Title:  Every Word a Lie

A light blue cover with a text box at the top with Ca and predictive text below that reads Catxh a, catfish, killer. A white keyboard is below that reads Every Word A with red fingerprints and lipstick on top. Lie is in read at the bottom.

Author: Sue Wallman

Genre: Crime

Publisher: Scholastic UK

Published: 1st November 2023

Format: Paperback

Pages: 320

Price: $19.99

Synopsis: Someone is catfishing … to kill. Award-winning author Sue Wallman tells a nail-biting story of a catfishing prank that gets out of control … and gets deadly. Two friends, Amy and Stan, plan revenge on their prankster friend Hollie by catfishing her as her crush. They only mean to do it for a day or two – but then Hollie ends up dead. As the catfish continues to strike others, Amy needs to find out: who is really in control of the catfish? Can she trust anyone? And is she the killer’s next target?

~*~

Amy, Hollie, and Stan are getting towards the end of high school, and they love playing pranks on each other. But when Hollie signs Stan and Amy up to clean the schoolyard, they decide to get revenge. They know Hollie has a crush on a local tennis player – and decide to send her messages as him for a few days. But once Hollie ends up dead, Amy and Stan are embroiled in the case – the last people to potentially contact Hollie. Soon, more people start dying who were also targeted after Stan and Amy stopped their prank. It’s unclear who it could be – everyone is a suspect, and soon, Amy doesn’t know who she can trust, and feels like she could be the killer’s next target.
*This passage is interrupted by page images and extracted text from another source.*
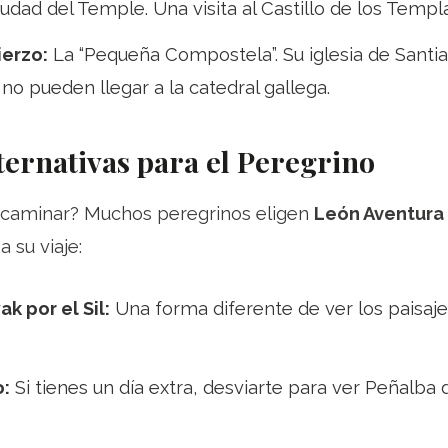
udad del Temple. Una visita al Castillo de los Templa
ierzo:
La “Pequeña Compostela”. Su iglesia de Santi
 no pueden llegar a la catedral gallega.
ternativas para el Peregrino
a caminar? Muchos peregrinos eligen
León Aventura
 su viaje:
k por el Sil:
Una forma diferente de ver los paisaj
o:
Si tienes un día extra, desviarte para ver Peñalba
ca que ningún peregrino debería perderse.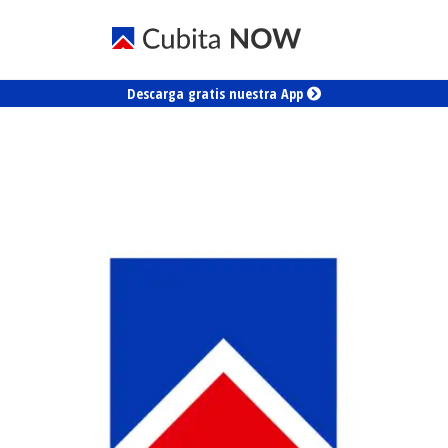
Descarga gratis nuestra App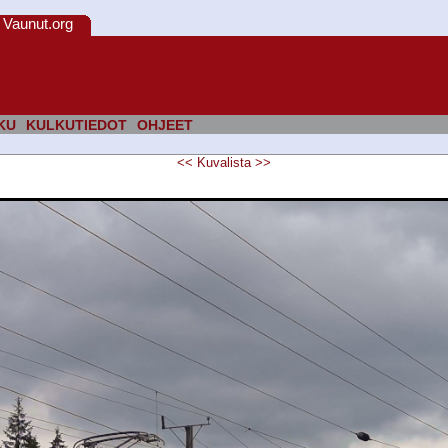
Vaunut.org
KU
KULKUTIEDOT
OHJEET
<<
Kuvalista
>>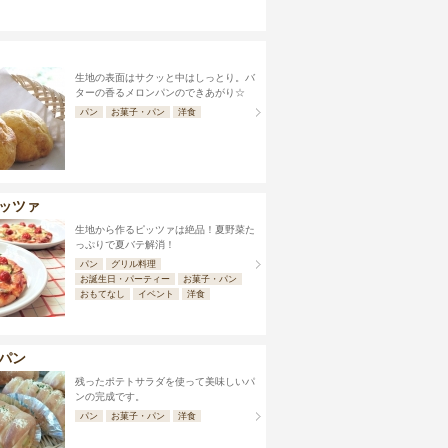
生地の表面はサクッと中はしっとり。バ
ターの香るメロンパンのできあがり☆
パン
お菓子・パン
洋食
ッツァ
生地から作るピッツァは絶品！夏野菜た
っぷりで夏バテ解消！
パン
グリル料理
お誕生日・パーティー
お菓子・パン
おもてなし
イベント
洋食
パン
残ったポテトサラダを使って美味しいパ
ンの完成です。
パン
お菓子・パン
洋食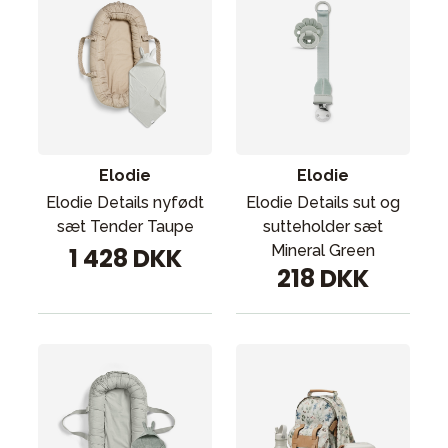
Elodie
Elodie
Elodie Details nyfødt
Elodie Details sut og
sæt Tender Taupe
sutteholder sæt
Mineral Green
1 428 DKK
218 DKK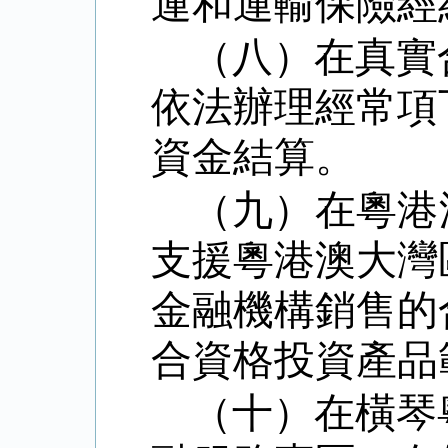
運和運輸保險經
（八）在真實
依法辦理經常項
資金結算。
（九）在粵港
支援粵港澳大灣
金融機構銷售的
合資格投資產品
（十）在橫琴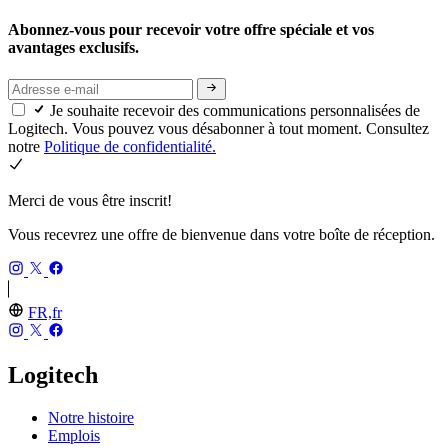
Abonnez-vous pour recevoir votre offre spéciale et vos
avantages exclusifs.
Je souhaite recevoir des communications personnalisées de
Logitech. Vous pouvez vous désabonner à tout moment. Consultez
notre
Politique de confidentialité.
Merci de vous être inscrit!
Vous recevrez une offre de bienvenue dans votre boîte de réception.
FR,fr
Logitech
Notre histoire
Emplois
Social media and teens collide in this book, and not in a great way. In other books I’ve read about teenagers using social media or solving crimes, it’s almost used as a tool to help find the killer. Yet in Sue Wallman’s new book, the main characters, who use social media a lot, are scared. The world they use to communicate is tainted, and the adults in their lives are protective and determined to shield them from the horrors. The sinister theme of the book examines the dangers of social media, but also shows that we don’t always know who people really are – even if we know them in real life. It examines friendship and family through the eyes of teenagers grappling with the end of high school and their plans for the future.
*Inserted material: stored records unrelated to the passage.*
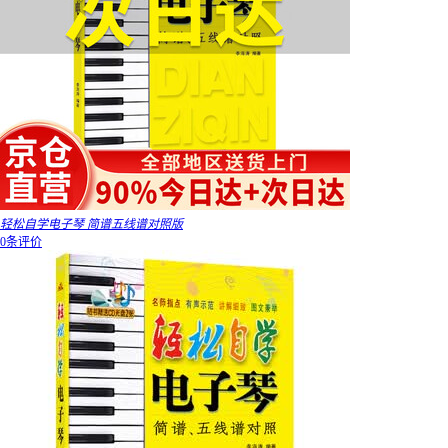
轻松自学电子琴 简谱五线谱对照版
0条评价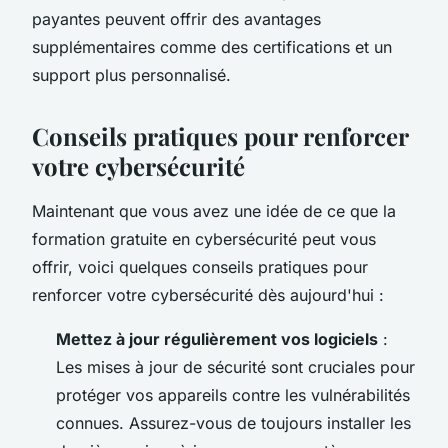
payantes peuvent offrir des avantages
supplémentaires comme des certifications et un
support plus personnalisé.
Conseils pratiques pour renforcer
votre cybersécurité
Maintenant que vous avez une idée de ce que la
formation gratuite en cybersécurité peut vous
offrir, voici quelques conseils pratiques pour
renforcer votre cybersécurité dès aujourd'hui :
Mettez à jour régulièrement vos logiciels
:
Les mises à jour de sécurité sont cruciales pour
protéger vos appareils contre les vulnérabilités
connues. Assurez-vous de toujours installer les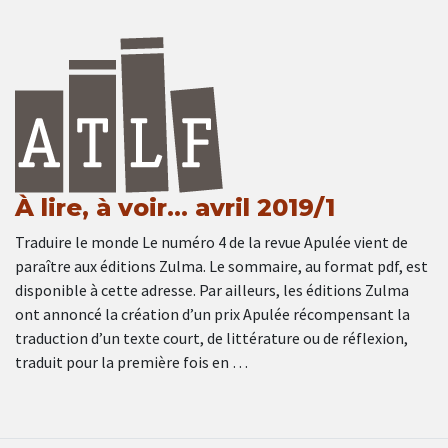
À lire, à voir… avril 2019/1
Traduire le monde Le numéro 4 de la revue Apulée vient de
paraître aux éditions Zulma. Le sommaire, au format pdf, est
disponible à cette adresse. Par ailleurs, les éditions Zulma
ont annoncé la création d’un prix Apulée récompensant la
traduction d’un texte court, de littérature ou de réflexion,
traduit pour la première fois en …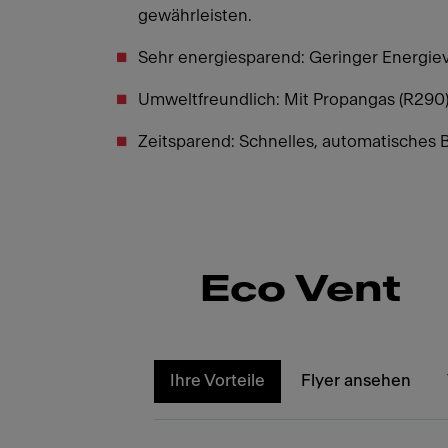
gewährleisten.
Sehr energiesparend: Geringer Energie
Umweltfreundlich: Mit Propangas (R290)
Zeitsparend: Schnelles, automatisches 
Eco Vent
Ihre Vorteile
Flyer ansehen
The novel gets into the mind of teens faced with losing friends and not feeling safe – things we have all felt at some stage in our lives though perhaps not in the way that these characters are losing friends – the brutality and finality of the deaths is sombre, making the novel dark and uncertain. As a reader, you’re always on edge, and I think I would be, however the stalker was communicating with the main character. It shows that someone will use any medium to trick people or stalk them, to scare them and eventually, kill them. And like any good novel, Sue sets up everything effectively, from the prank to the range of red herrings and suspects, and the way people respond to what has happened and who they blame. I think it shows a sense of reality that people will often blame the people they see as easy targets even when the real killer is caught, because they will already have preconceived beliefs about people. I felt for Amy and Stan throughout the book – who were not guilty for Hollie’s death, and they showed remorse for what they had done. I felt that should have counted for something, even if some of the other characters didn’t.

It is the kind of novel where you know there will be a resolution, but not everything will have a happy ending, which is very much what I often see in crime fiction, and I think this reflects reality. There are some things that can’t be repaired, and some relationships that will be altered forever, and be difficult to fix. But in the end, there will be people who will stand by your side – and friendships that will form from tragedy, and it was these friendships at the end of this novel that I felt were going to last beyond the story for Amy and Stan.

Another intriguing crime novel for young adults dealing with a world that they know, coupled with the timeless fears and acts that worry all generations.